Start of Block
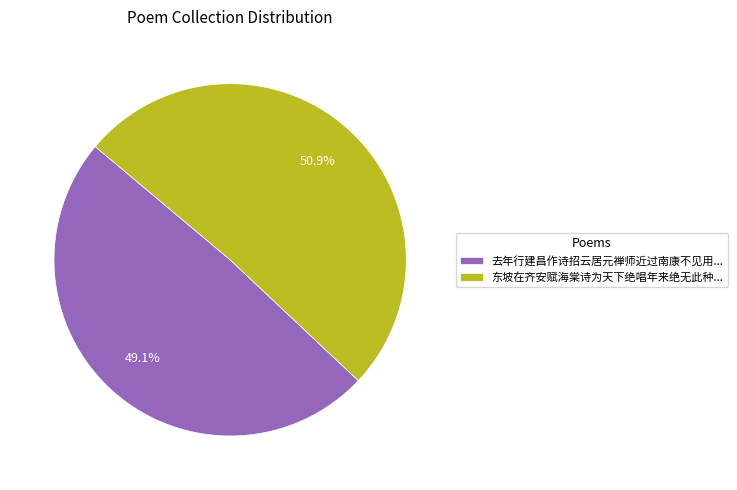

How many segments does this pie chart have?

2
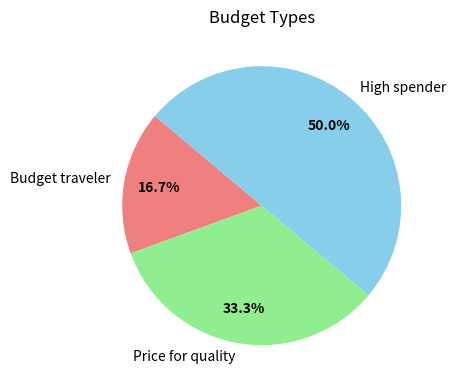

What is the ratio of the value at Price for quality to the value at High spender?

0.7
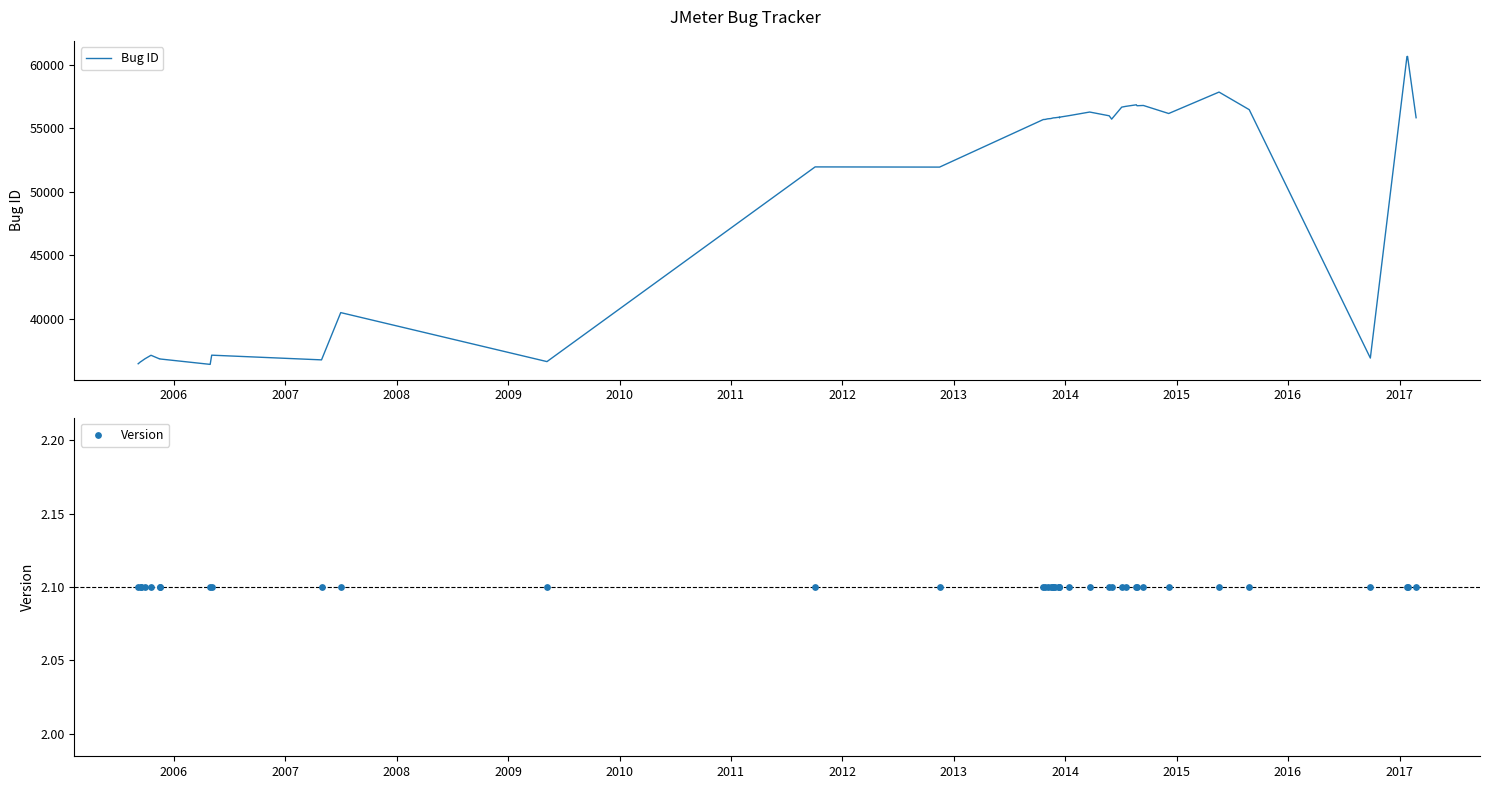

At how many categories does at least one series exceed 40097?

28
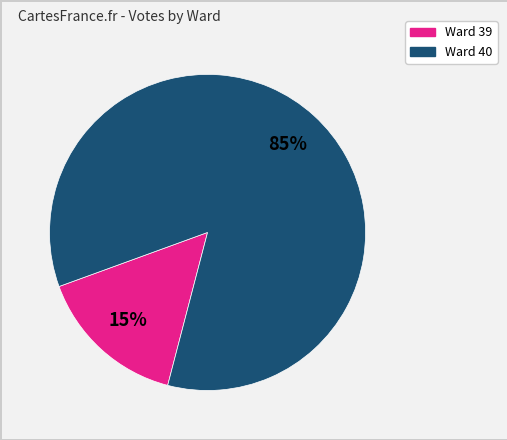

Is there any slice that represents more than half of the pie?

Yes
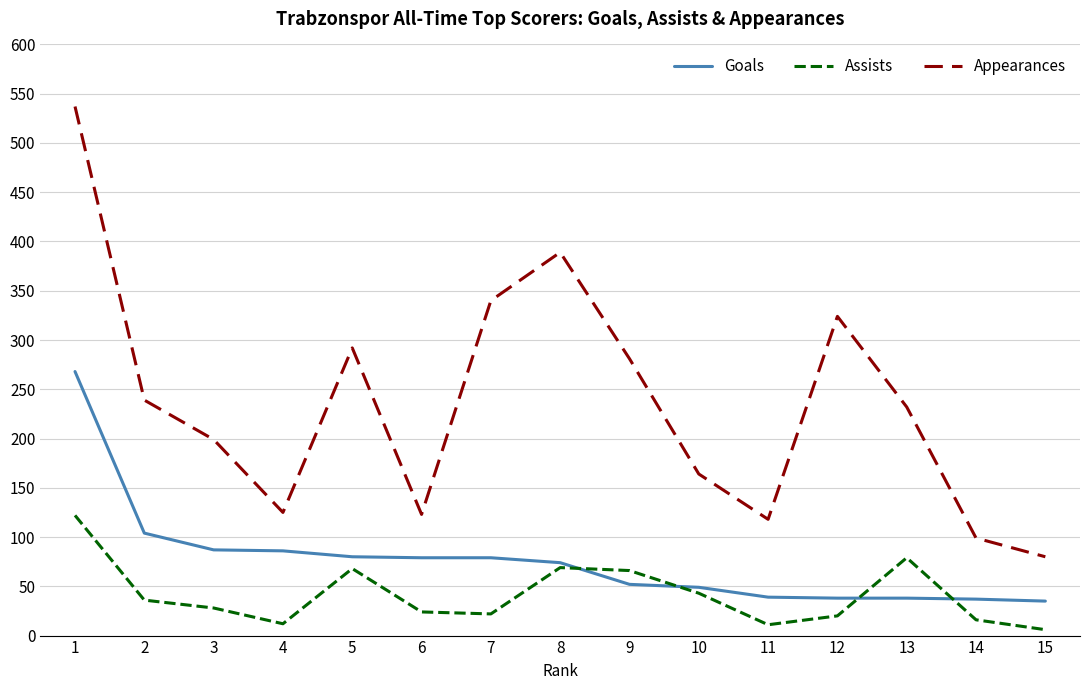

The Assists series shows 43 at 10. True or false?

True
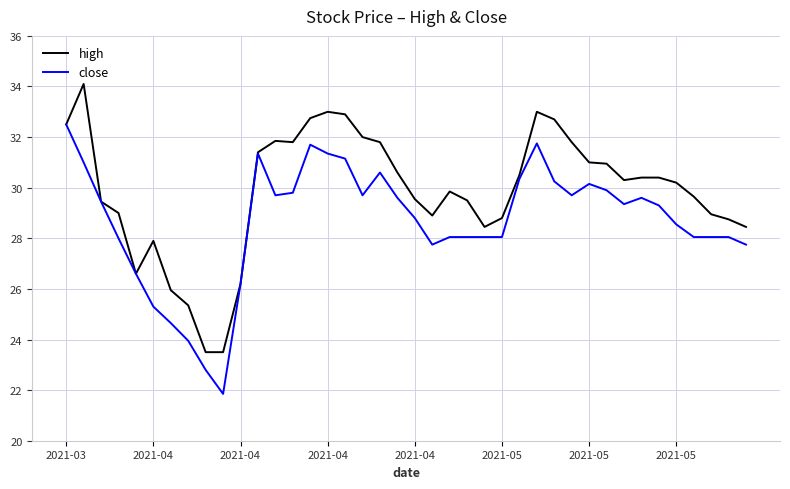

How many lines are shown in the chart?

2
End of Block
EXERCISE GOAL:
Find every line above that contains the word "does" and copy each one out.

TASK RESULT:
How many segments does this pie chart have?
At how many categories does at least one series exceed 40097?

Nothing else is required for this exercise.